The Graduate Association for African American History is hosting its 21st Annual Conference. The conference will begin Thursday, February 17 at 2:00 pm and conclude Saturday, February 19 at 5:00 pm.
The theme of this year’s conference will be “Welcome Back: African American History for the Next Generation.”
Brianna Harrison, president of GAAAH, said the title for the theme was chosen because the organization was unable to hold a conference last year.
GAAAH usually holds three events, including its annual conference, each year, but the COVID-19 pandemic put a hold on the events taking place.
“It’s kind of like a welcome back in a sense,” Harrison said. “We’re getting everything going with the conference and continuing our tradition.”
The conference is also named after the topics that the guest speakers will discuss during the event.
The keynote speaker will be Dr. Deidre Cooper Owens. Owens is a professor in the History of Medicine and director of the Humanities in Medicine Program at the University of Nebraska-Lincoln. She is also the author of the book, “Medical Bondage: Race, Gender, and the Origins of American Gynecology[AF1] ”, which focuses on the Antebellum South and how slaves were experimented on in the medical field.

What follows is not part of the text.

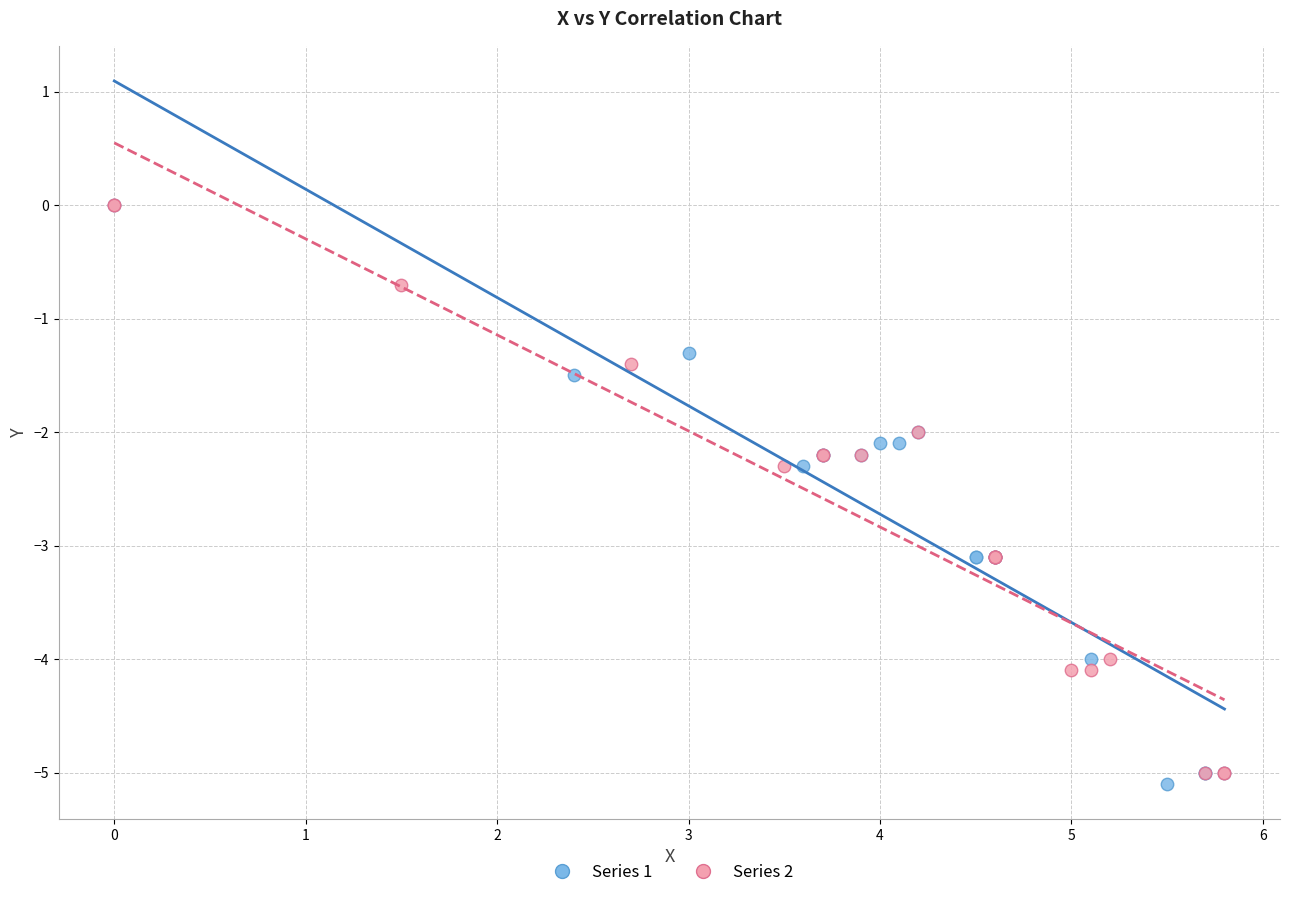

What are all the series names shown in the legend?

Series 1, Series 2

Owens will be giving advice to attendees on how to be a successful historian.
“Some members of GAAAH are training to be historians in the graduate school,” Harrison said. “It’s going to be a way to get the next group of scholars, in terms of African American history, prepared for the job market.”
Dr. Sheena Harris will also be a guest speaker at the conference. Harris is an associate professor of history and Africana studies coordinator at West-Virginia University. She will be discussing her book, “Margaret Murray Washington: The Life and Times of a Career Clubwoman”, which is the first biography to focus on the life of Margaret Murray Washington.
Harris is an alumni of the UofM, receiving her PhD[AF2] in African American history at the university and also serving as president for GAAAH while she was a graduate student.
Harrison said the organization did a lot of early planning for the conference through getting funded, picking who they wanted to speak and coming up with a theme for its annual conference.
“It’s a lot of hard work. It takes a lot of planning and participation from all group members,” Harrison said. “We’re a small organization too, so a lot of us have to take on most of the roles. But we get it done.”
She believes it is important to have an organization like GAAAH at the University of Memphis given its history of formerly being a segregated institution under the name Memphis State University.
The university, founded in 1912, admitted its first black students in 1959. These eight students became known as the Memphis State Eight. They faced racism, isolation and scrutiny for attending the university. They were even restricted from being on campus after-class and in public places such as the student center and cafeteria.
These restrictions on black students eventually dissolved as time progressed and more black students began to attend the university.
According to the University of Memphis Office of Institutional Research, there are 7,360 black students that attend UofM as of the Fall 2021 semester, making up over 34% of the student population on campus.
“In terms of grappling with that conflicting racial past of Memphis State University, having an organization like GAAAH shows the progression that this university has made and that African American history is something worth studying, something worth being involved in,” Harrison said.